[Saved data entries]

§

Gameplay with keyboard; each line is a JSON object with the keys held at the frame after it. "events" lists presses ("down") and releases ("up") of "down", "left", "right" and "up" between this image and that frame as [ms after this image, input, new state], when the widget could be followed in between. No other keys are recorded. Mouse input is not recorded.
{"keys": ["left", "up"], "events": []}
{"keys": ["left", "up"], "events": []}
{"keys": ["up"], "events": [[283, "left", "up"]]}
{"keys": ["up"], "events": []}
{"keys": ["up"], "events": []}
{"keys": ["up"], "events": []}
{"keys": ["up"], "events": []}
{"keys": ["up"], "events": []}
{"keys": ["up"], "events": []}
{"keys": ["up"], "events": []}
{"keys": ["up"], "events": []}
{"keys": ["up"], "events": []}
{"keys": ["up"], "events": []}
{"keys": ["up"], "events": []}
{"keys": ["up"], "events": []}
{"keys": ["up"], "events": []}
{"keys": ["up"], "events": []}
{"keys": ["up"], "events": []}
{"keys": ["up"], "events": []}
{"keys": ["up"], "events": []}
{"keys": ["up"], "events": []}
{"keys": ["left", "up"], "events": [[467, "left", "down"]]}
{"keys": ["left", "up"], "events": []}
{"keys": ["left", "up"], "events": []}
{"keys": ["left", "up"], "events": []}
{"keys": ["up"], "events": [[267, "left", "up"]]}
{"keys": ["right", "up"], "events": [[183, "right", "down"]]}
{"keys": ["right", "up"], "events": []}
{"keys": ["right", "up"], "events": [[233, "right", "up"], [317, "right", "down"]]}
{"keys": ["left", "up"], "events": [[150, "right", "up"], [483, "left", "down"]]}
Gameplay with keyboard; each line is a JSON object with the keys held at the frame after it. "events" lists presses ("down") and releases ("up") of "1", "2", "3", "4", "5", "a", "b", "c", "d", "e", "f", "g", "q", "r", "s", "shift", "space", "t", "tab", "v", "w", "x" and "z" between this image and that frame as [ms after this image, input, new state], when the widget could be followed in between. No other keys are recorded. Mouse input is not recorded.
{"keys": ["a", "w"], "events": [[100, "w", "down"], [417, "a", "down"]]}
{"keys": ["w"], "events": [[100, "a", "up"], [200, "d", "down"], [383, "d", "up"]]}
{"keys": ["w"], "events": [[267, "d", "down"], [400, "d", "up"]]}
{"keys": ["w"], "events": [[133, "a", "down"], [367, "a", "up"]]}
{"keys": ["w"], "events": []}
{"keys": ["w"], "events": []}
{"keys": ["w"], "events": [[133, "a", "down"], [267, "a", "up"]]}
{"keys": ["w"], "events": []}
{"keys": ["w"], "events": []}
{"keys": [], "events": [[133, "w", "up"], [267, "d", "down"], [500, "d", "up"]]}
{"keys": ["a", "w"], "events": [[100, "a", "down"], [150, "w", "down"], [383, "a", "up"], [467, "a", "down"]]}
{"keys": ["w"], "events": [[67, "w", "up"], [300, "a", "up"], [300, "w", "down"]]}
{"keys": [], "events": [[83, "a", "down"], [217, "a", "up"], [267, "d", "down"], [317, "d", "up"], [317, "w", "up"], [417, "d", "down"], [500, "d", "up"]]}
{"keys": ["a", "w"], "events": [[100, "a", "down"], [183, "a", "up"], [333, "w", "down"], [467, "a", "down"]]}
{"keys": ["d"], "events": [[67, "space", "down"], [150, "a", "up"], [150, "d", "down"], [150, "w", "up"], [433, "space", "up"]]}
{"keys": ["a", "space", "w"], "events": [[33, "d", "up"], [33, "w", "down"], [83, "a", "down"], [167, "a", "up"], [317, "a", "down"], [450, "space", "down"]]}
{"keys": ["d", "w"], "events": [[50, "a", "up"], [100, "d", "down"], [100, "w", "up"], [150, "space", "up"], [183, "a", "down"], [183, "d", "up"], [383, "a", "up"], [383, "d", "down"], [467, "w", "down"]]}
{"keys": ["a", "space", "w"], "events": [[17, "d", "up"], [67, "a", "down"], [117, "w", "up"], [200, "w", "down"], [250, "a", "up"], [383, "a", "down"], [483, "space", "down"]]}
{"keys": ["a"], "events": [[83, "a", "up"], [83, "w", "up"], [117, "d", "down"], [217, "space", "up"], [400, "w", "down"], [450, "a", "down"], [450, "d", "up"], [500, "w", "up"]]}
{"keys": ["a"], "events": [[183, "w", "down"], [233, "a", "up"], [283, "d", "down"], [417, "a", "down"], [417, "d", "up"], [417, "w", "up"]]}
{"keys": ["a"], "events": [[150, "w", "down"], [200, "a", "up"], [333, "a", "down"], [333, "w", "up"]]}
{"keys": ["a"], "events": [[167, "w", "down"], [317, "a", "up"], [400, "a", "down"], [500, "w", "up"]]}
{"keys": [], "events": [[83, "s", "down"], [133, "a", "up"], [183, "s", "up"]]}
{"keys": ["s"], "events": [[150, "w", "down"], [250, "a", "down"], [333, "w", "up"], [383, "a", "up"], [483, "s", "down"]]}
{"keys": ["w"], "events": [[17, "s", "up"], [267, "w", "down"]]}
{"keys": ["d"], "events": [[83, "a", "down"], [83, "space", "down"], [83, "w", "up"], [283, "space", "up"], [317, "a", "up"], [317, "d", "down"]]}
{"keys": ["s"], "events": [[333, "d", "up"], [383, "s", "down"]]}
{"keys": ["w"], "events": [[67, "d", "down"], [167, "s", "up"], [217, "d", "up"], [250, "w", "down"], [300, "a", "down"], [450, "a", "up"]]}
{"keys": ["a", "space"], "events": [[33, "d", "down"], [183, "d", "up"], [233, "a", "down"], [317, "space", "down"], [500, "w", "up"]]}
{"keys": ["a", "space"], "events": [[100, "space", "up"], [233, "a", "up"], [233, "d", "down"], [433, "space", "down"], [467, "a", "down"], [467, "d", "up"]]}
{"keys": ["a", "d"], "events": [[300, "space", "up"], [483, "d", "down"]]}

§

**Prompt**.
Repeat the data in its entirety, exactly as written.

**Output for this exercise**.
Gameplay with keyboard; each line is a JSON object with the keys held at the frame after it. "events" lists presses ("down") and releases ("up") of "down", "left", "right" and "up" between this image and that frame as [ms after this image, input, new state], when the widget could be followed in between. No other keys are recorded. Mouse input is not recorded.
{"keys": ["left", "up"], "events": []}
{"keys": ["left", "up"], "events": []}
{"keys": ["up"], "events": [[283, "left", "up"]]}
{"keys": ["up"], "events": []}
{"keys": ["up"], "events": []}
{"keys": ["up"], "events": []}
{"keys": ["up"], "events": []}
{"keys": ["up"], "events": []}
{"keys": ["up"], "events": []}
{"keys": ["up"], "events": []}
{"keys": ["up"], "events": []}
{"keys": ["up"], "events": []}
{"keys": ["up"], "events": []}
{"keys": ["up"], "events": []}
{"keys": ["up"], "events": []}
{"keys": ["up"], "events": []}
{"keys": ["up"], "events": []}
{"keys": ["up"], "events": []}
{"keys": ["up"], "events": []}
{"keys": ["up"], "events": []}
{"keys": ["up"], "events": []}
{"keys": ["left", "up"], "events": [[467, "left", "down"]]}
{"keys": ["left", "up"], "events": []}
{"keys": ["left", "up"], "events": []}
{"keys": ["left", "up"], "events": []}
{"keys": ["up"], "events": [[267, "left", "up"]]}
{"keys": ["right", "up"], "events": [[183, "right", "down"]]}
{"keys": ["right", "up"], "events": []}
{"keys": ["right", "up"], "events": [[233, "right", "up"], [317, "right", "down"]]}
{"keys": ["left", "up"], "events": [[150, "right", "up"], [483, "left", "down"]]}
Gameplay with keyboard; each line is a JSON object with the keys held at the frame after it. "events" lists presses ("down") and releases ("up") of "1", "2", "3", "4", "5", "a", "b", "c", "d", "e", "f", "g", "q", "r", "s", "shift", "space", "t", "tab", "v", "w", "x" and "z" between this image and that frame as [ms after this image, input, new state], when the widget could be followed in between. No other keys are recorded. Mouse input is not recorded.
{"keys": ["a", "w"], "events": [[100, "w", "down"], [417, "a", "down"]]}
{"keys": ["w"], "events": [[100, "a", "up"], [200, "d", "down"], [383, "d", "up"]]}
{"keys": ["w"], "events": [[267, "d", "down"], [400, "d", "up"]]}
{"keys": ["w"], "events": [[133, "a", "down"], [367, "a", "up"]]}
{"keys": ["w"], "events": []}
{"keys": ["w"], "events": []}
{"keys": ["w"], "events": [[133, "a", "down"], [267, "a", "up"]]}
{"keys": ["w"], "events": []}
{"keys": ["w"], "events": []}
{"keys": [], "events": [[133, "w", "up"], [267, "d", "down"], [500, "d", "up"]]}
{"keys": ["a", "w"], "events": [[100, "a", "down"], [150, "w", "down"], [383, "a", "up"], [467, "a", "down"]]}
{"keys": ["w"], "events": [[67, "w", "up"], [300, "a", "up"], [300, "w", "down"]]}
{"keys": [], "events": [[83, "a", "down"], [217, "a", "up"], [267, "d", "down"], [317, "d", "up"], [317, "w", "up"], [417, "d", "down"], [500, "d", "up"]]}
{"keys": ["a", "w"], "events": [[100, "a", "down"], [183, "a", "up"], [333, "w", "down"], [467, "a", "down"]]}
{"keys": ["d"], "events": [[67, "space", "down"], [150, "a", "up"], [150, "d", "down"], [150, "w", "up"], [433, "space", "up"]]}
{"keys": ["a", "space", "w"], "events": [[33, "d", "up"], [33, "w", "down"], [83, "a", "down"], [167, "a", "up"], [317, "a", "down"], [450, "space", "down"]]}
{"keys": ["d", "w"], "events": [[50, "a", "up"], [100, "d", "down"], [100, "w", "up"], [150, "space", "up"], [183, "a", "down"], [183, "d", "up"], [383, "a", "up"], [383, "d", "down"], [467, "w", "down"]]}
{"keys": ["a", "space", "w"], "events": [[17, "d", "up"], [67, "a", "down"], [117, "w", "up"], [200, "w", "down"], [250, "a", "up"], [383, "a", "down"], [483, "space", "down"]]}
{"keys": ["a"], "events": [[83, "a", "up"], [83, "w", "up"], [117, "d", "down"], [217, "space", "up"], [400, "w", "down"], [450, "a", "down"], [450, "d", "up"], [500, "w", "up"]]}
{"keys": ["a"], "events": [[183, "w", "down"], [233, "a", "up"], [283, "d", "down"], [417, "a", "down"], [417, "d", "up"], [417, "w", "up"]]}
{"keys": ["a"], "events": [[150, "w", "down"], [200, "a", "up"], [333, "a", "down"], [333, "w", "up"]]}
{"keys": ["a"], "events": [[167, "w", "down"], [317, "a", "up"], [400, "a", "down"], [500, "w", "up"]]}
{"keys": [], "events": [[83, "s", "down"], [133, "a", "up"], [183, "s", "up"]]}
{"keys": ["s"], "events": [[150, "w", "down"], [250, "a", "down"], [333, "w", "up"], [383, "a", "up"], [483, "s", "down"]]}
{"keys": ["w"], "events": [[17, "s", "up"], [267, "w", "down"]]}
{"keys": ["d"], "events": [[83, "a", "down"], [83, "space", "down"], [83, "w", "up"], [283, "space", "up"], [317, "a", "up"], [317, "d", "down"]]}
{"keys": ["s"], "events": [[333, "d", "up"], [383, "s", "down"]]}
{"keys": ["w"], "events": [[67, "d", "down"], [167, "s", "up"], [217, "d", "up"], [250, "w", "down"], [300, "a", "down"], [450, "a", "up"]]}
{"keys": ["a", "space"], "events": [[33, "d", "down"], [183, "d", "up"], [233, "a", "down"], [317, "space", "down"], [500, "w", "up"]]}
{"keys": ["a", "space"], "events": [[100, "space", "up"], [233, "a", "up"], [233, "d", "down"], [433, "space", "down"], [467, "a", "down"], [467, "d", "up"]]}
{"keys": ["a", "d"], "events": [[300, "space", "up"], [483, "d", "down"]]}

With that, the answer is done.